:: WHAT YOU SHOULD DO ::
Word for word, write out all the entries below, omitting every picture.

++++++++++

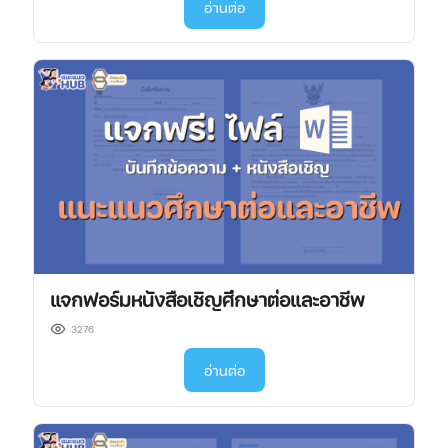
อ่านต่อ
แจกฟอร์มหนังสือเชิญศึกษาต่อและอาชีพ
3276
อ่านต่อ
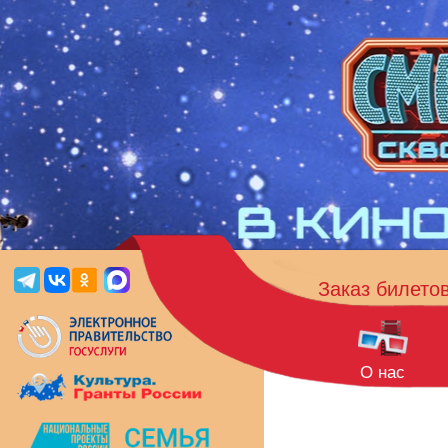
Заказ билето
О нас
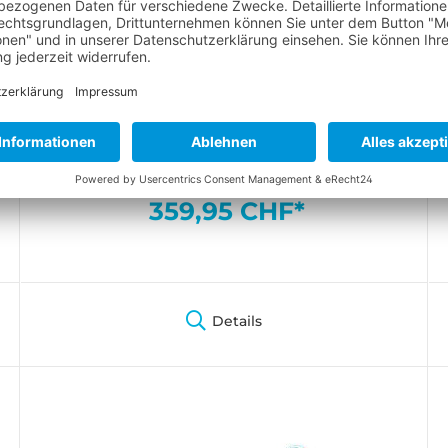
Flexskin Steamer 5/3mm Overall
Extrem widerstandsfähiger Semi-dry
Surfanzug
359,95 CHF*
Details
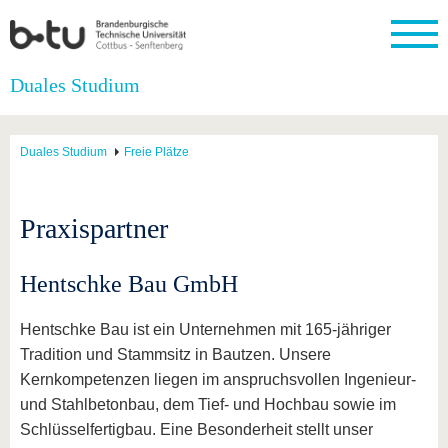
Startseite
Duales Studium
Schließen
Universität
Forschung
Studium
International
Weiterbildung
Transfer
Unileben
Duales Studium
Freie Plätze
Die BTU
Aktuelle
Studienangebot
Internationales
Weiterbildungsangebote
Akademische
Unsere
Forschung
Profil
Fachkräfte
Werte
Struktur
Vor dem
Wissenschaftliche
Forschungsprofil
Studium
Aus dem
Weiterbildung
Wirtschafts-
Familie &
Praxispartner
Karriere
Ausland
und
Dual
&
Förderung
Im
Kontakt
an die
Forschungskooperati
Career
Engagement
Studium
BTU
Wissenschaftlicher
Gründen
Sport &
Hentschke Bau GmbH
Partnerschaften
Nachwuchs
Nach
Mit der
an der
Gesundhei
&
dem
BTU ins
BTU
Strukturwandel
Studium
BTU &
Hentschke Bau ist ein Unternehmen mit 165-jähriger
Ausland
Innovative
Region
Tradition und Stammsitz in Bautzen. Unsere
Für
Transferprojekte
erleben
Kernkompetenzen liegen im anspruchsvollen Ingenieur-
internationale
Lernen
Studierende
und Stahlbetonbau, dem Tief- und Hochbau sowie im
Sie uns
Schlüsselfertigbau. Eine Besonderheit stellt unser
Kontakt
kennen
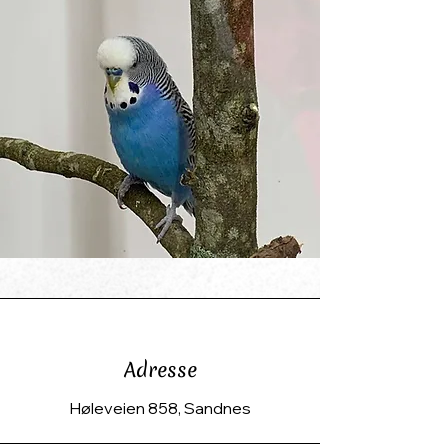
Adresse
Høleveien 858, Sandnes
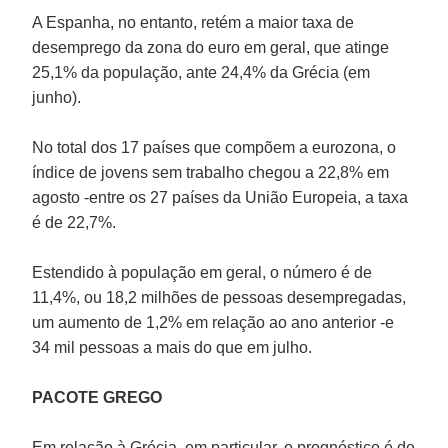
A Espanha, no entanto, retém a maior taxa de
desemprego da zona do euro em geral, que atinge
25,1% da população, ante 24,4% da Grécia (em
junho).
No total dos 17 países que compõem a eurozona, o
índice de jovens sem trabalho chegou a 22,8% em
agosto -entre os 27 países da União Europeia, a taxa
é de 22,7%.
Estendido à população em geral, o número é de
11,4%, ou 18,2 milhões de pessoas desempregadas,
um aumento de 1,2% em relação ao ano anterior -e
34 mil pessoas a mais do que em julho.
PACOTE GREGO
Em relação à Grécia, em particular, o prognóstico é de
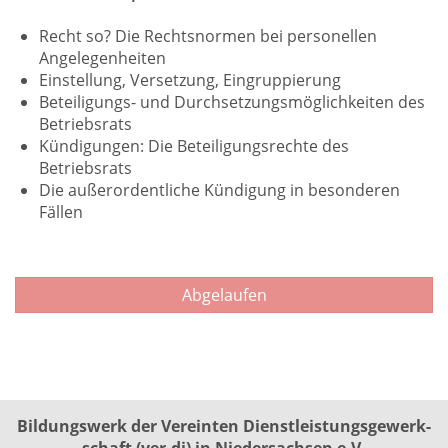
Recht so? Die Rechtsnormen bei personellen
Angelegenheiten
Einstellung, Versetzung, Eingruppierung
Beteiligungs- und Durchsetzungsmöglichkeiten des
Betriebsrats
Kündigungen: Die Beteiligungsrechte des
Betriebsrats
Die außerordentliche Kündigung in besonderen
Fällen
Abgelaufen
Bildungswerk der Vereinten Dienst­leis­tungs­ge­werk­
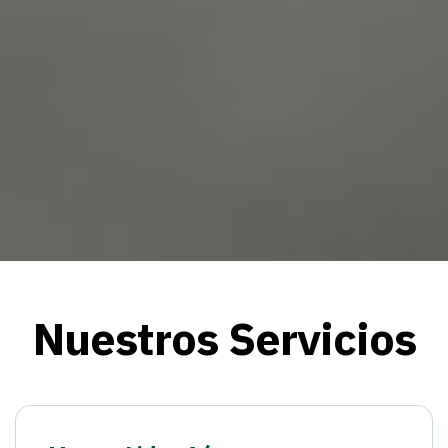
Nuestros Servicios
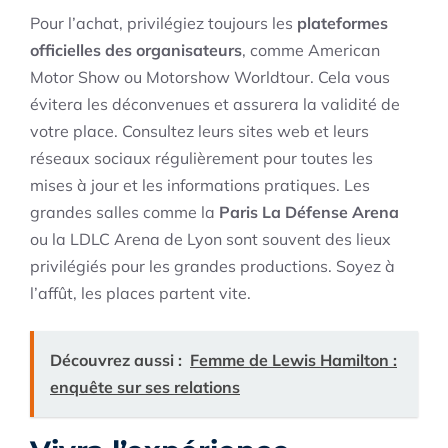
Pour l’achat, privilégiez toujours les
plateformes
officielles des organisateurs
, comme American
Motor Show ou Motorshow Worldtour. Cela vous
évitera les déconvenues et assurera la validité de
votre place. Consultez leurs sites web et leurs
réseaux sociaux régulièrement pour toutes les
mises à jour et les informations pratiques. Les
grandes salles comme la
Paris La Défense Arena
ou la LDLC Arena de Lyon sont souvent des lieux
privilégiés pour les grandes productions. Soyez à
l’affût, les places partent vite.
Découvrez aussi :
Femme de Lewis Hamilton :
enquête sur ses relations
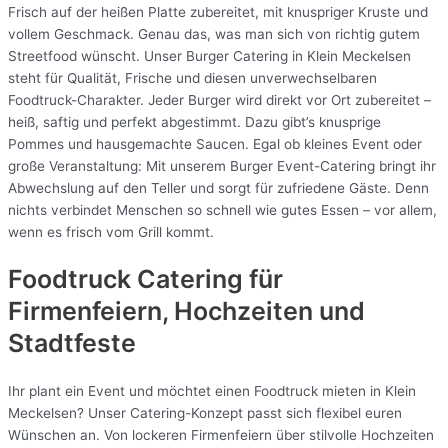
Frisch auf der heißen Platte zubereitet, mit knuspriger Kruste und
vollem Geschmack. Genau das, was man sich von richtig gutem
Streetfood wünscht. Unser Burger Catering in Klein Meckelsen
steht für Qualität, Frische und diesen unverwechselbaren
Foodtruck-Charakter. Jeder Burger wird direkt vor Ort zubereitet –
heiß, saftig und perfekt abgestimmt. Dazu gibt’s knusprige
Pommes und hausgemachte Saucen. Egal ob kleines Event oder
große Veranstaltung: Mit unserem Burger Event-Catering bringt ihr
Abwechslung auf den Teller und sorgt für zufriedene Gäste. Denn
nichts verbindet Menschen so schnell wie gutes Essen – vor allem,
wenn es frisch vom Grill kommt.
Foodtruck Catering für
Firmenfeiern, Hochzeiten und
Stadtfeste
Ihr plant ein Event und möchtet einen Foodtruck mieten in Klein
Meckelsen? Unser Catering-Konzept passt sich flexibel euren
Wünschen an. Von lockeren Firmenfeiern über stilvolle Hochzeiten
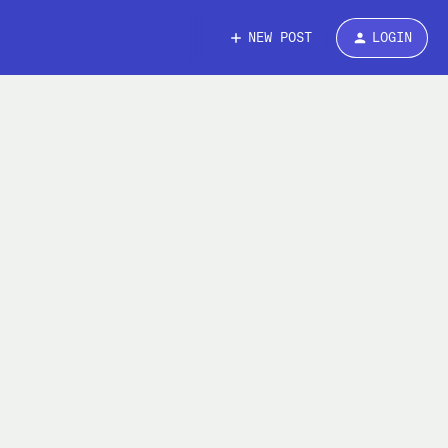
NEW POST
LOGIN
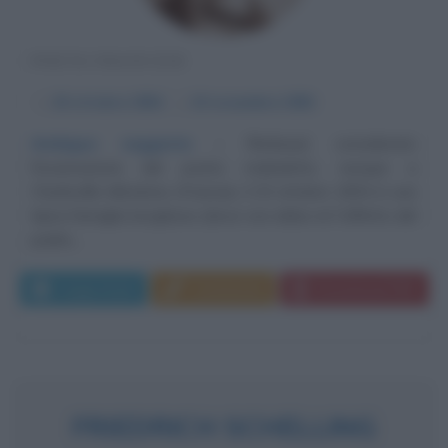
POETA FRANCESE
α
20 ottobre
1854
ω
10 novembre
1891
Ambiguo veggente
Rimbaud, considerato
l'incarnazione del poeta maledetto, nacque a
Charleville-Mézières (Francia), il 20 ottobre 1854 in una
tipica famiglia borghese (dove non ebbe né l'affetto del
padre,...
Leggi di più
Commenta
Download PDF
FRIEDRICH SCHELLING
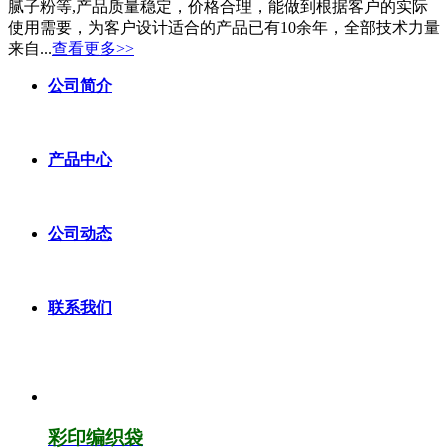
腻子粉等,产品质量稳定，价格合理，能做到根据客户的实际
使用需要，为客户设计适合的产品已有10余年，全部技术力量
来自...
查看更多>>
公司简介
产品中心
公司动态
联系我们
彩印编织袋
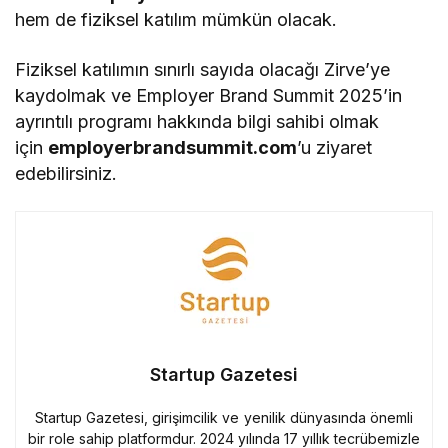
hem de fiziksel katılım mümkün olacak.
Fiziksel katılımın sınırlı sayıda olacağı Zirve’ye
kaydolmak ve Employer Brand Summit 2025’in
ayrıntılı programı hakkında bilgi sahibi olmak
için
employerbrandsummit.com
’u ziyaret
edebilirsiniz.
Startup Gazetesi
Startup Gazetesi, girişimcilik ve yenilik dünyasında önemli
bir role sahip platformdur. 2024 yılında 17 yıllık tecrübemizle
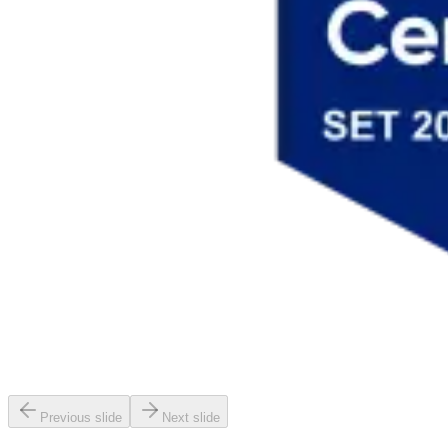
Previous slide
Next slide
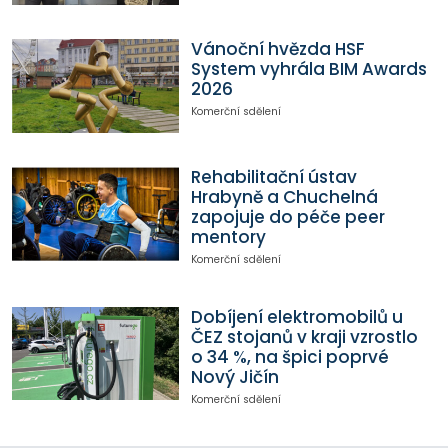
Vánoční hvězda HSF
System vyhrála BIM Awards
2026
Komerční sdělení
Rehabilitační ústav
Hrabyně a Chuchelná
zapojuje do péče peer
mentory
Komerční sdělení
Dobíjení elektromobilů u
ČEZ stojanů v kraji vzrostlo
o 34 %, na špici poprvé
Nový Jičín
Komerční sdělení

++++++++++

:: RESPONSE BELOW ::
อ่านต่อ
แจกฟอร์มหนังสือเชิญศึกษาต่อและอาชีพ
3276
อ่านต่อ
Заказ билето
О нас
Flexskin Steamer 5/3mm Overall
Extrem widerstandsfähiger Semi-dry
Surfanzug
359,95 CHF*
Details
Startseite
Duales Studium
Schließen
Universität
Forschung
Studium
International
Weiterbildung
Transfer
Unileben
Duales Studium
Freie Plätze
Die BTU
Aktuelle
Studienangebot
Internationales
Weiterbildungsangebote
Akademische
Unsere
Forschung
Profil
Fachkräfte
Werte
Struktur
Vor dem
Wissenschaftliche
Forschungsprofil
Studium
Aus dem
Weiterbildung
Wirtschafts-
Familie &
Praxispartner
Karriere
Ausland
und
Dual
&
Förderung
Im
Kontakt
an die
Forschungskooperati
Career
Engagement
Studium
BTU
Wissenschaftlicher
Gründen
Sport &
Hentschke Bau GmbH
Partnerschaften
Nachwuchs
Nach
Mit der
an der
Gesundhei
&
dem
BTU ins
BTU
Strukturwandel
Studium
BTU &
Hentschke Bau ist ein Unternehmen mit 165-jähriger
Ausland
Innovative
Region
Tradition und Stammsitz in Bautzen. Unsere
Für
Transferprojekte
erleben
Kernkompetenzen liegen im anspruchsvollen Ingenieur-
internationale
Lernen
Studierende
und Stahlbetonbau, dem Tief- und Hochbau sowie im
Sie uns
Schlüsselfertigbau. Eine Besonderheit stellt unser
Kontakt
kennen
Adresse
Høleveien 858, Sandnes
A Espanha, no entanto, retém a maior taxa de
desemprego da zona do euro em geral, que atinge
25,1% da população, ante 24,4% da Grécia (em
junho).
No total dos 17 países que compõem a eurozona, o
índice de jovens sem trabalho chegou a 22,8% em
agosto -entre os 27 países da União Europeia, a taxa
é de 22,7%.
Estendido à população em geral, o número é de
11,4%, ou 18,2 milhões de pessoas desempregadas,
um aumento de 1,2% em relação ao ano anterior -e
34 mil pessoas a mais do que em julho.
PACOTE GREGO
Em relação à Grécia, em particular, o prognóstico é de
Recht so? Die Rechtsnormen bei personellen
Angelegenheiten
Einstellung, Versetzung, Eingruppierung
Beteiligungs- und Durchsetzungsmöglichkeiten des
Betriebsrats
Kündigungen: Die Beteiligungsrechte des
Betriebsrats
Die außerordentliche Kündigung in besonderen
Fällen
Abgelaufen
Bildungswerk der Vereinten Dienst­leis­tungs­ge­werk­
Nuestros Servicios
Pour l’achat, privilégiez toujours les
plateformes
officielles des organisateurs
, comme American
Motor Show ou Motorshow Worldtour. Cela vous
évitera les déconvenues et assurera la validité de
votre place. Consultez leurs sites web et leurs
réseaux sociaux régulièrement pour toutes les
mises à jour et les informations pratiques. Les
grandes salles comme la
Paris La Défense Arena
ou la LDLC Arena de Lyon sont souvent des lieux
privilégiés pour les grandes productions. Soyez à
l’affût, les places partent vite.
Découvrez aussi :
Femme de Lewis Hamilton :
enquête sur ses relations
Frisch auf der heißen Platte zubereitet, mit knuspriger Kruste und
vollem Geschmack. Genau das, was man sich von richtig gutem
Streetfood wünscht. Unser Burger Catering in Klein Meckelsen
steht für Qualität, Frische und diesen unverwechselbaren
Foodtruck-Charakter. Jeder Burger wird direkt vor Ort zubereitet –
heiß, saftig und perfekt abgestimmt. Dazu gibt’s knusprige
Pommes und hausgemachte Saucen. Egal ob kleines Event oder
große Veranstaltung: Mit unserem Burger Event-Catering bringt ihr
Abwechslung auf den Teller und sorgt für zufriedene Gäste. Denn
nichts verbindet Menschen so schnell wie gutes Essen – vor allem,
wenn es frisch vom Grill kommt.
Foodtruck Catering für
Firmenfeiern, Hochzeiten und
Stadtfeste
Ihr plant ein Event und möchtet einen Foodtruck mieten in Klein
Meckelsen? Unser Catering-Konzept passt sich flexibel euren
Wünschen an. Von lockeren Firmenfeiern über stilvolle Hochzeiten
NEW POST
LOGIN
POETA FRANCESE
α
20 ottobre
1854
ω
10 novembre
1891
Ambiguo veggente
Rimbaud, considerato
l'incarnazione del poeta maledetto, nacque a
Charleville-Mézières (Francia), il 20 ottobre 1854 in una
tipica famiglia borghese (dove non ebbe né l'affetto del
padre,...
Leggi di più
Commenta
Download PDF
FRIEDRICH SCHELLING
腻子粉等,产品质量稳定，价格合理，能做到根据客户的实际
使用需要，为客户设计适合的产品已有10余年，全部技术力量
来自...
查看更多>>
公司简介
产品中心
公司动态
联系我们
彩印编织袋
hem de fiziksel katılım mümkün olacak.
Fiziksel katılımın sınırlı sayıda olacağı Zirve’ye
kaydolmak ve Employer Brand Summit 2025’in
ayrıntılı programı hakkında bilgi sahibi olmak
için
employerbrandsummit.com
’u ziyaret
edebilirsiniz.
Startup Gazetesi
Startup Gazetesi, girişimcilik ve yenilik dünyasında önemli
bir role sahip platformdur. 2024 yılında 17 yıllık tecrübemizle
Previous slide
Next slide
Vánoční hvězda HSF
System vyhrála BIM Awards
2026
Komerční sdělení
Rehabilitační ústav
Hrabyně a Chuchelná
zapojuje do péče peer
mentory
Komerční sdělení
Dobíjení elektromobilů u
ČEZ stojanů v kraji vzrostlo
o 34 %, na špici poprvé
Nový Jičín
Komerční sdělení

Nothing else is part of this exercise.